A moment of hubris: I read little by way of perfume criticism (if you could call it that), but of what I do read, or, more accurately, what I do encounter (not by chance; but by virtue of algorithm, rather) is a static degree of quality in terms of style. Which reminds me, these people aren’t writers: they’re perfume collectors, enthusiasts, hobbyists. Let them have their fun. Indeed I will. But do not neglect the fact that in letting them have their fun, and by letting bygones be bygones (by this, I mean that they are stuck in a moment of being in terms of their development – the world moves onwards, their style remains the same; timelessness is mythical – and not for living beings, anyway), we lose our sense of the very powerful effects of writing. For the writing we see out there, is not the sort of writing that properly induces a feeling of bliss in the reader.
My idea is that with the right sort of prose and style, insofar that it induces that shiver of bliss … [it] is an analogue for the shiver of bliss that is felt when smelling the perfume itself. If I can affect the skin and flesh of the reader, and if I can recreate in the imagination an impression of not only the smell itself but my very impression of the smell, then I have achieved a level of profundity and efficacy in my writing. It is ekphrasis that resists subsumption into the hodgepodge of the banality of discourse that fills the perfume economy. In fact, a fragment that achieves this can do nothing but glimmer and scintillate. Indeed, style is more memorable than content in its fine and sophisticated richness, but if I am able to get content right – without an obsession with verisimilitude (by this I mean: do we really care if you detect a trace element of aniseed? Or, instead of this, do we care if you find that the aniseed adds a fresh and intoxicating spice that moves from the heart into the top of the composition, with its sharp contour of roasted and dry green? N.B if the aniseed is detected but is described in a way to make it seem functionally useless – or, more likely, not described at all – then I do not see the value in its very identification. To say that there is patchouli in Coromandel does not in fact put that note into the sentence that states this fact – description, indeed, gets us closer as it works the affective body, and not the thinking mind).
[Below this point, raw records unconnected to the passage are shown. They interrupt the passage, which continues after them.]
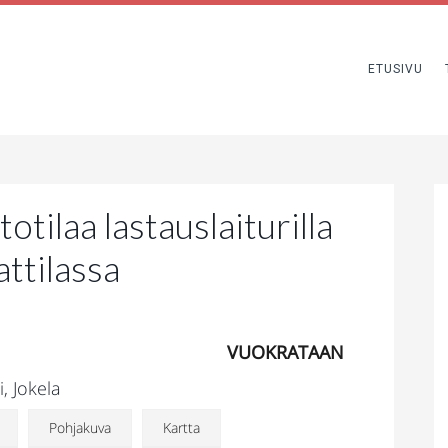
ETUSIVU
ilaa lastauslaiturilla
ttilassa
VUOKRATAAN
, Jokela
Pohjakuva
Kartta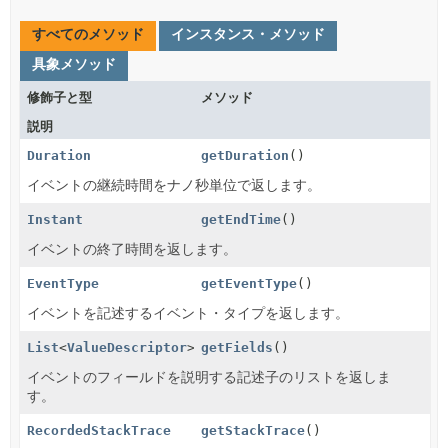
すべてのメソッド
インスタンス・メソッド
具象メソッド
修飾子と型
メソッド
説明
Duration
getDuration
()
イベントの継続時間をナノ秒単位で返します。
Instant
getEndTime
()
イベントの終了時間を返します。
EventType
getEventType
()
イベントを記述するイベント・タイプを返します。
List
<
ValueDescriptor
>
getFields
()
イベントのフィールドを説明する記述子のリストを返しま
す。
RecordedStackTrace
getStackTrace
()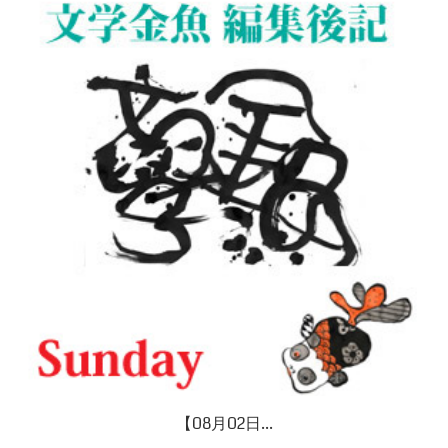
【08月02日...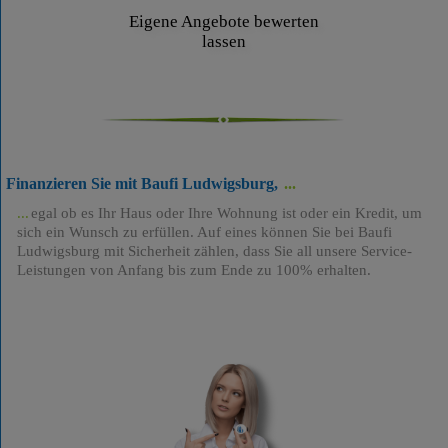
Eigene Angebote bewerten
lassen
Finanzieren Sie mit Baufi Ludwigsburg,
egal ob es Ihr Haus oder Ihre Wohnung ist oder ein Kredit, um
sich ein Wunsch zu erfüllen. Auf eines können Sie bei Baufi
Ludwigsburg mit Sicherheit zählen, dass Sie all unsere Service-
Leistungen von Anfang bis zum Ende zu 100% erhalten.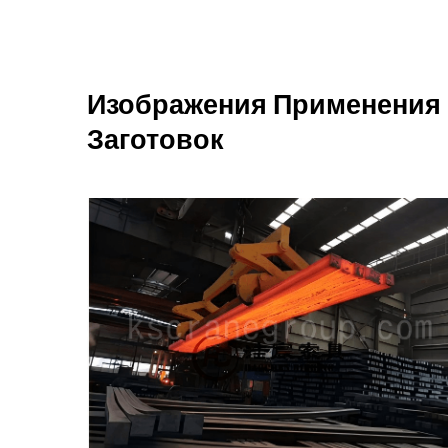
Изображения Применения
Заготовок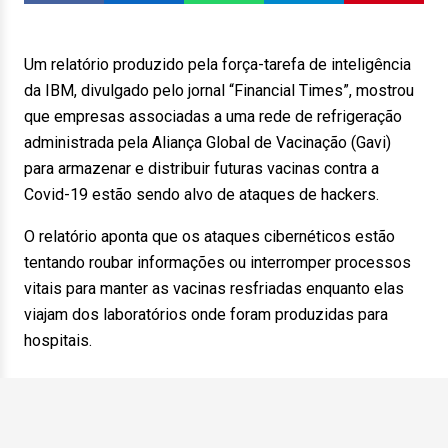
Um relatório produzido pela força-tarefa de inteligência
da IBM, divulgado pelo jornal “Financial Times”, mostrou
que empresas associadas a uma rede de refrigeração
administrada pela Aliança Global de Vacinação (Gavi)
para armazenar e distribuir futuras vacinas contra a
Covid-19 estão sendo alvo de ataques de hackers.
O relatório aponta que os ataques cibernéticos estão
tentando roubar informações ou interromper processos
vitais para manter as vacinas resfriadas enquanto elas
viajam dos laboratórios onde foram produzidas para
hospitais.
And so, I declare (as I always do on this blog), a new style by virtue of refinement. I make no promise of frequency. But what I can promise – without even flinching nor trembling at this assertion – is quality (of style) and thoughtfulness. I have always been thoughful – such is the nature of an obsessive philosophy student, now undertaking his PhD. But now, I solidify a style that I am confident in, and will do (the most) justice to a series of sense impressions.